= The Haunting of Toby Jugg =

1948 novel by Dennis Wheatley

First edition (publ. Hutchinson)

The Haunting of Toby Jugg is a 1948 psychological thriller novel on an occult theme by English writer Dennis Wheatley, incorporating his usual themes of satanic possession and madness, in what was at that time a fresh situation: a disabled British airman recovering from his experiences in the last stages of World War II, in which he played a part in the bombardment of Germany.

== Plot Summary ==
Toby is the heir to a vast fortune and stands to inherit his grandfather's business empire on his twenty-first birthday. Toby's mother died in childbirth and his father and grandfather were killed in an aircraft accident, leaving his Uncle Paul and Aunt Julia as his only living relatives. While taking part in a bombing raid on Cologne, he is shot in the back. The resulting injury means Toby is paralysed below the waist and uses a wheelchair. At first he goes to live with his uncle and aunt but later is sent to convalesce in Wales with his old school teacher who is also a family friend. It is at this point that the book, which is written as a diary, begins.

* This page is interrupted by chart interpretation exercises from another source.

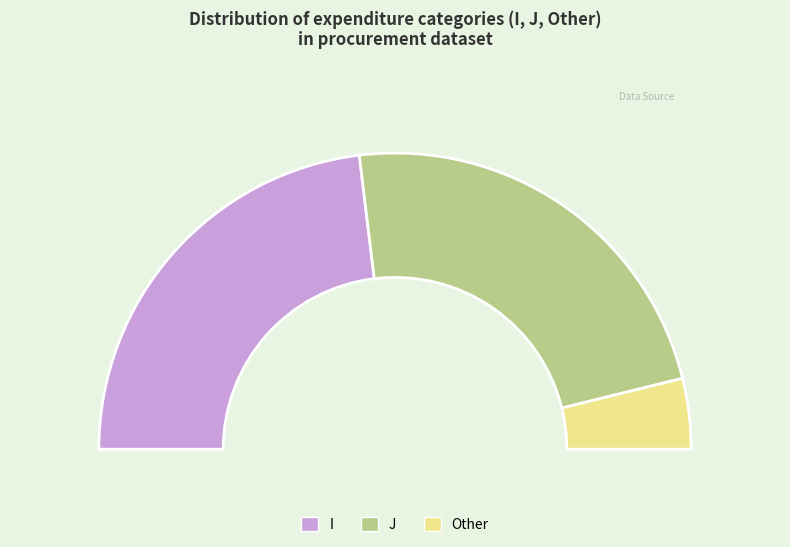

What percentage do Other and J together represent?

53.8%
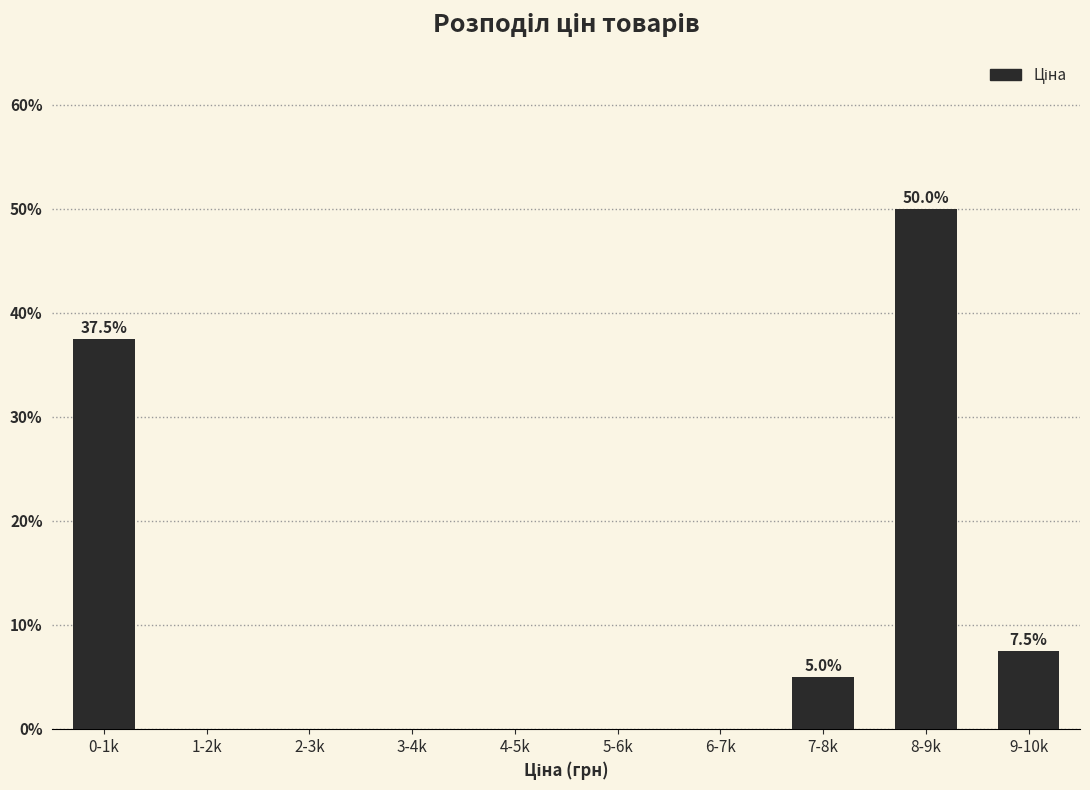

Reading right to left, extract all data points from this chart.

9-10k=7.5	8-9k=50.0	7-8k=5.0	6-7k=0.0	5-6k=0.0	4-5k=0.0	3-4k=0.0	2-3k=0.0	1-2k=0.0	0-1k=37.5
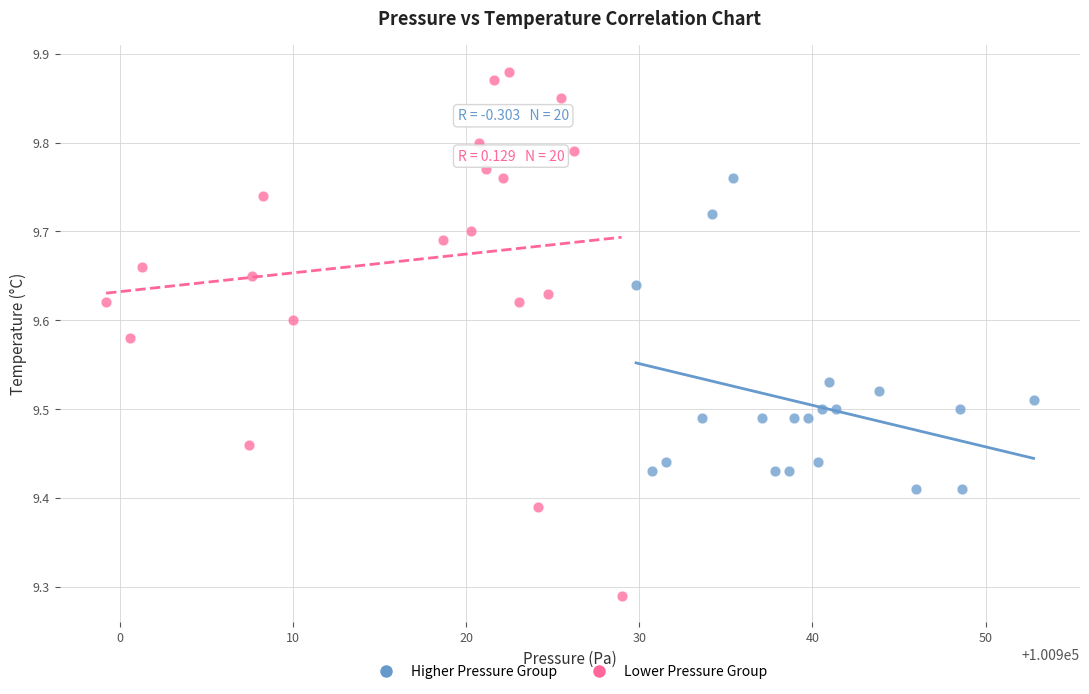

What are all the series names shown in the legend?

Higher Pressure Group, Lower Pressure Group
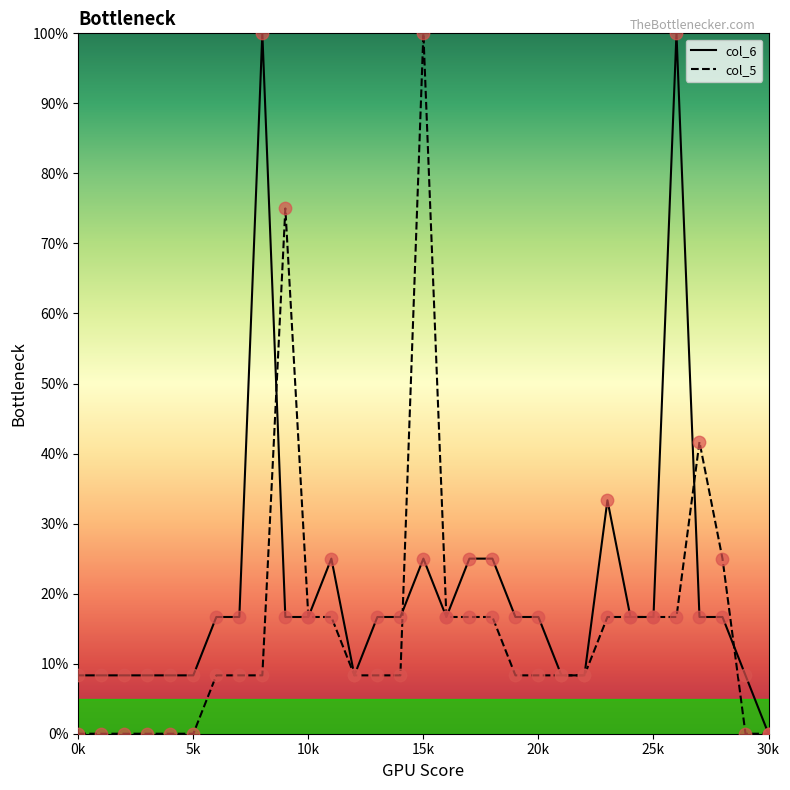

What are all the series names shown in the legend?

col_6, col_5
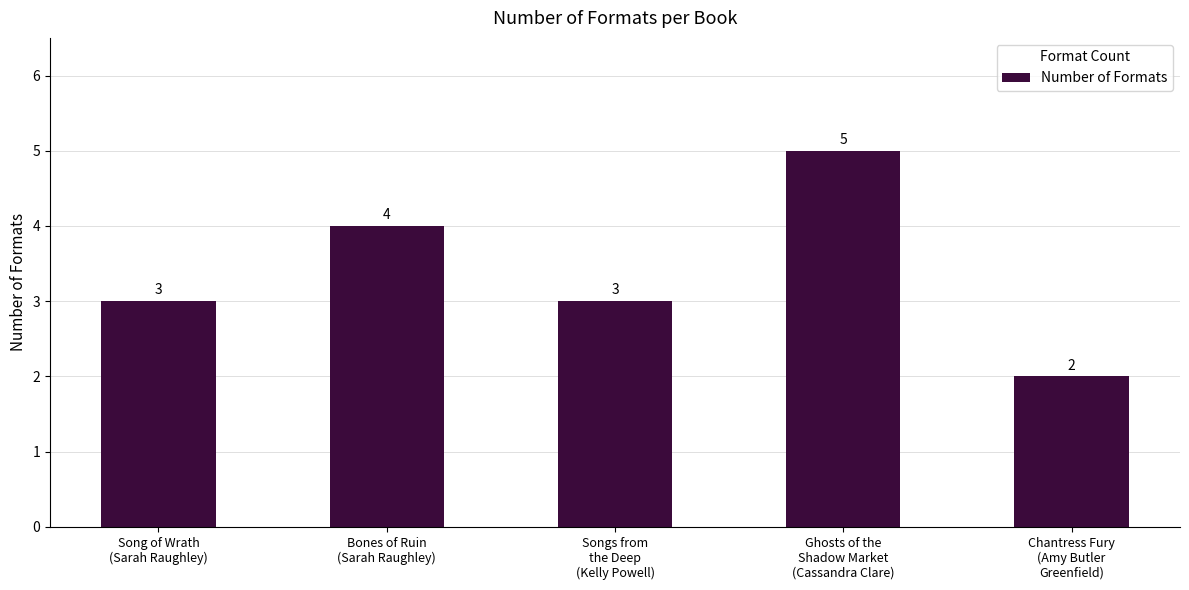

What is the value of the 4th bar from the left?

5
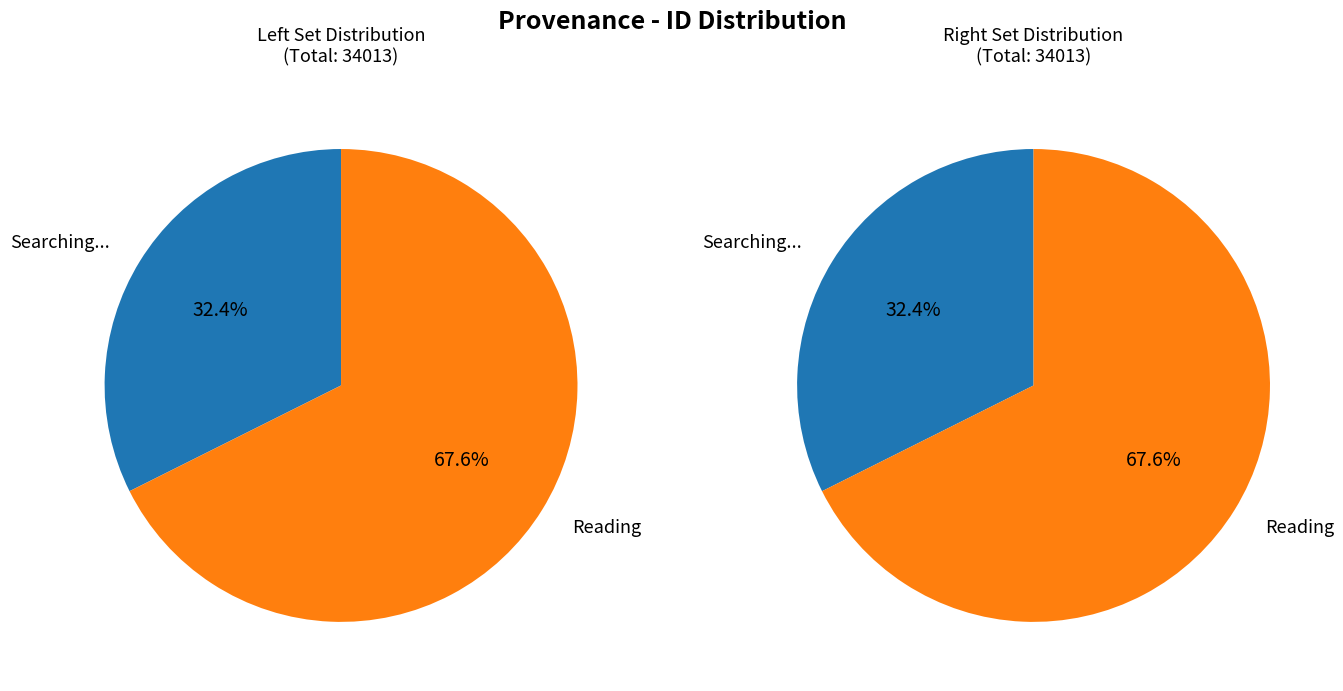

Is it true that Reading is 68% of the pie?

True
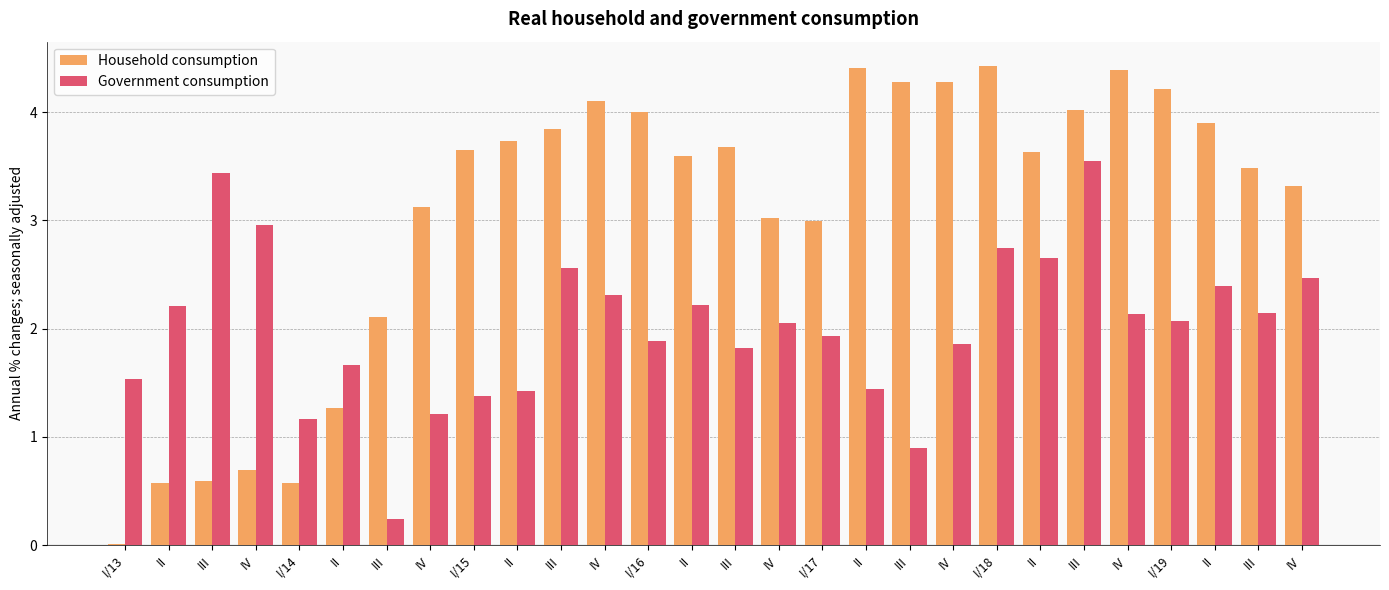

What is the sum of the Household consumption values at II and IV?

7.2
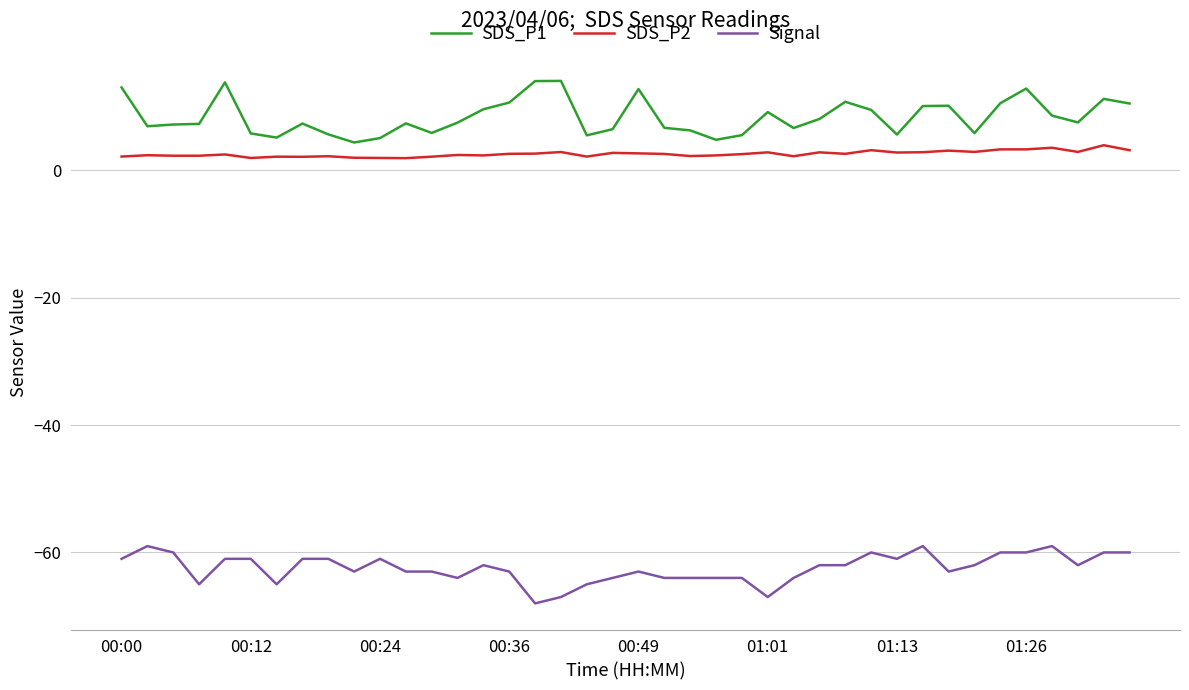

Which series has the largest total across all categories?

SDS_P1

Toby is being haunted by a many-legged, evil and shadowy presence that the young airman comes to believe is the Devil himself. Helmuth Lisicky, the man in charge of the castle in Wales where Toby is taken to recuperate, proves to be a member of a Satanist brotherhood and sends manifestations against Toby such as a plague of spiders. At first Toby thinks he is hallucinating and then going mad, a view shared by his guardian; finally he believes himself to be at the centre of a sinister plot to cheat him out of his inheritance.

== Adaptations ==
A film based on the book was written and directed by Chris Durlacher.
It was produced as a drama by the BBC in 2006, as The Haunted Airman, and aired on BBC Four on 31 October 2006, at 22:00 UTC.